Le centenaire de la mort de Paul Bert
C’est en 1986 que François Miterrand vint à Auxerre pour commémorer le centenaire de la mort de Paul Bert. A cette occasion, Jean Pierre Soisson a préparé un discours long d’une vingtaine de pages, discours d’une large culture et d’une grande élégance.
A l’arrivée du président, il me confie son texte et ajoute : « avant de monter à la tribune, vous me le présenterez ».

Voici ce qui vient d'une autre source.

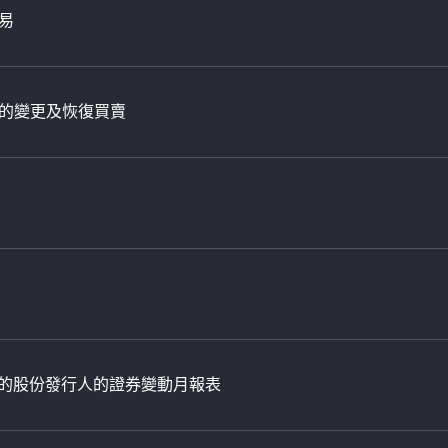
易
的變更及恢復買賣
日止的股份發行人的證券變動月報表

La visite officielle d’un président de la république est un évènement tant dans son organisation que dans son déroulement . C’est pourquoi je ne manque pas de suivre au plus près le président et le maire lors de la montée des marches de la mairie.
Tous deux se retirent un instant dans le bureau de Jean Pierre Soisson.
Je passe alors dans la salle du conseil municipal où les discours sont retransmis en direct devant les chaines de télévision.
Jean Pierre Soisson ouvre la porte de son bureau, se dirige vers la tribune, me tend la main pour prendre ses documents … je les ai oubliés dans ma voiture garée sur le parking de la mairie.
Je me précipite hors de la salle pour aller les chercher.
Deux minutes plus tard je suis de retour… mais Jean Pierre Soisson a déjà commencé son discours. Je me place devant lui, son dossier dans ma main, prêt à lui donner au cas où sa mémoire connaitrait une défaillance.
Je suis tendu, mon cœur bat fort car je crains le pire.
Vingt minutes plus tard, il achève brillamment son intervention et reçoit des applaudissements nourris.
Voyant cela, François Miterrand écarte ostensiblement son dossier et évoque Paul Bert avec force et convictions, sans notes durant 35 minutes.
Deux grand orateurs réunis à Auxerre, un après- midi de rêves qui aurait pu mal tourner s’ils ne s’étaient pas imprégnés de leurs textes en le préparant, s’ils n’avaient pas fait corps avec leur sujet, s’ils n’avaient pas cru en ce qu’ils disaient.
Par la suite, Jean Pierre Soisson me rappela régulièrement de ne pas oublier son discours.